Welcome and I hope you find here a community to your liking, where you can continue on this journey of self-discovery and truth-seeking.
I think the reason I thought atheists were this way is probably because I mainly ran into them under circumstances that pitted my worldview against theirs. Even now, I watch videos on Youtube and look at the comments beneath and find atheists abusing people who are just like I used to be. Sometimes I will comment that they should be spending their time trying to educate and have constructive dialog with people, because this would have been very beneficial to me at the time. Instead, I was mocked and derided, which only made me more staunch in my position. As a Christian, I tried to engage atheists in rational discussion. As an atheist, I try to engage theists in the same way. I think people are more reasonable than we give them credit for when engaged constructively, but just attacking them seems to trigger some tribal instinct that causes them to revert to "PROTECT" mode. In fairness, Christians are as bad, and there were times as a believer that I found myself siding with the atheist against nasty theists. I've awakened to the fact that there are good people and crapholes, and whether or not you're a person of "faith" seems to be irrelevant in that equation.

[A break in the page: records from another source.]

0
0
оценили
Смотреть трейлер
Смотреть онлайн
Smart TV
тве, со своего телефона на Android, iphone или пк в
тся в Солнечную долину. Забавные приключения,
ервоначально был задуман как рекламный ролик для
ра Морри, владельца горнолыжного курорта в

I don't classify people like that, at least not in this case. I think they are just people, and they all have their reasons for their different behaviours. You'll find atheists even here who can be nasty to theists, and I too find that to be a problem sometimes(from a pragmatic pov), but I also know it's coming from a good place and it can at times be, at least partly justified, even if it doesn't really help anyone but the bunch of atheists who mock a theist for his stupid, arrogant remarks. You have to keep in mind that atheists are very much discriminated in many parts of the world, including the more civilised parts. You'll often find a Brit is more likely to be understanding and an American to be more prone to lash out against theists, and this is understandable when you look at their cultural differences. An atheist in America is one of the least trusted minorities and is treated very badly, albeit in a superficial sense, not in the violent sense. You'll seldom find an atheist fear for their lives in a progressive country. But in the U.K. you're more likely to be thought of as weird if you say you're particularly religious, than if you're an atheist, as in much of the rest of Western Europe, for that matter.

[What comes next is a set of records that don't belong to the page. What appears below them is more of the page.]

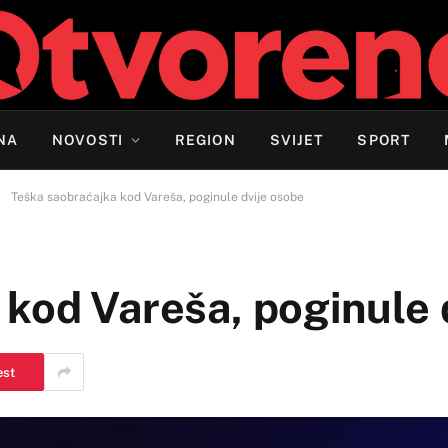
NA
NOVOSTI
REGION
SVIJET
SPORT
»
Teška saobraćajka kod Vareša, poginule dvije osobe
kod Vareša, poginule 
est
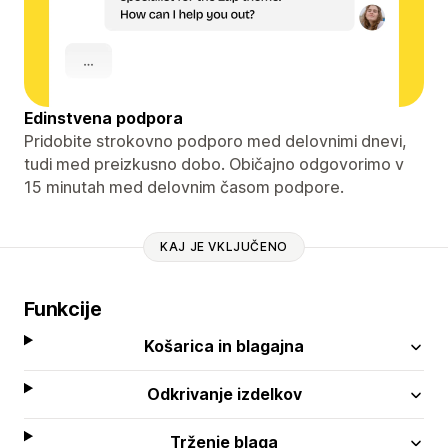
Edinstvena podpora
Pridobite strokovno podporo med delovnimi dnevi,
tudi med preizkusno dobo. Običajno odgovorimo v
15 minutah med delovnim časom podpore.
KAJ JE VKLJUČENO
Funkcije
Košarica in blagajna
Odkrivanje izdelkov
Trženje blaga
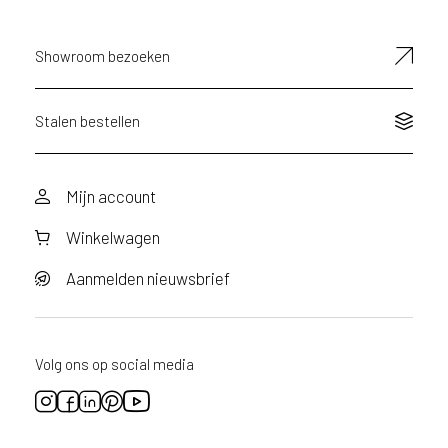
s
e
Showroom bezoeken
r
v
i
Stalen bestellen
c
e
r
a
Mijn account
d
Winkelwagen
e
n
Aanmelden nieuwsbrief
w
i
j
j
Volg ons op social media
e
a
a
n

I, myself, am from a deeply religious country in Eastern Europe, and yet I didn't have much trouble for being an atheist and I know for example my father had a friend who's an atheist, and so on. It's not that big of a deal, although I surely think it's still a problem, but that's a talk for another time. I'm both extremely anti-religion and antitheist, to the point where I think it's one of the most concerning problems of our times, and very understanding of religious people. I understand them, and I'm very sympathetic with them, but that's the more reason to want to help them, and sometimes a more blunt approach can be necessary to shake someone up. It's not the same with everyone, though.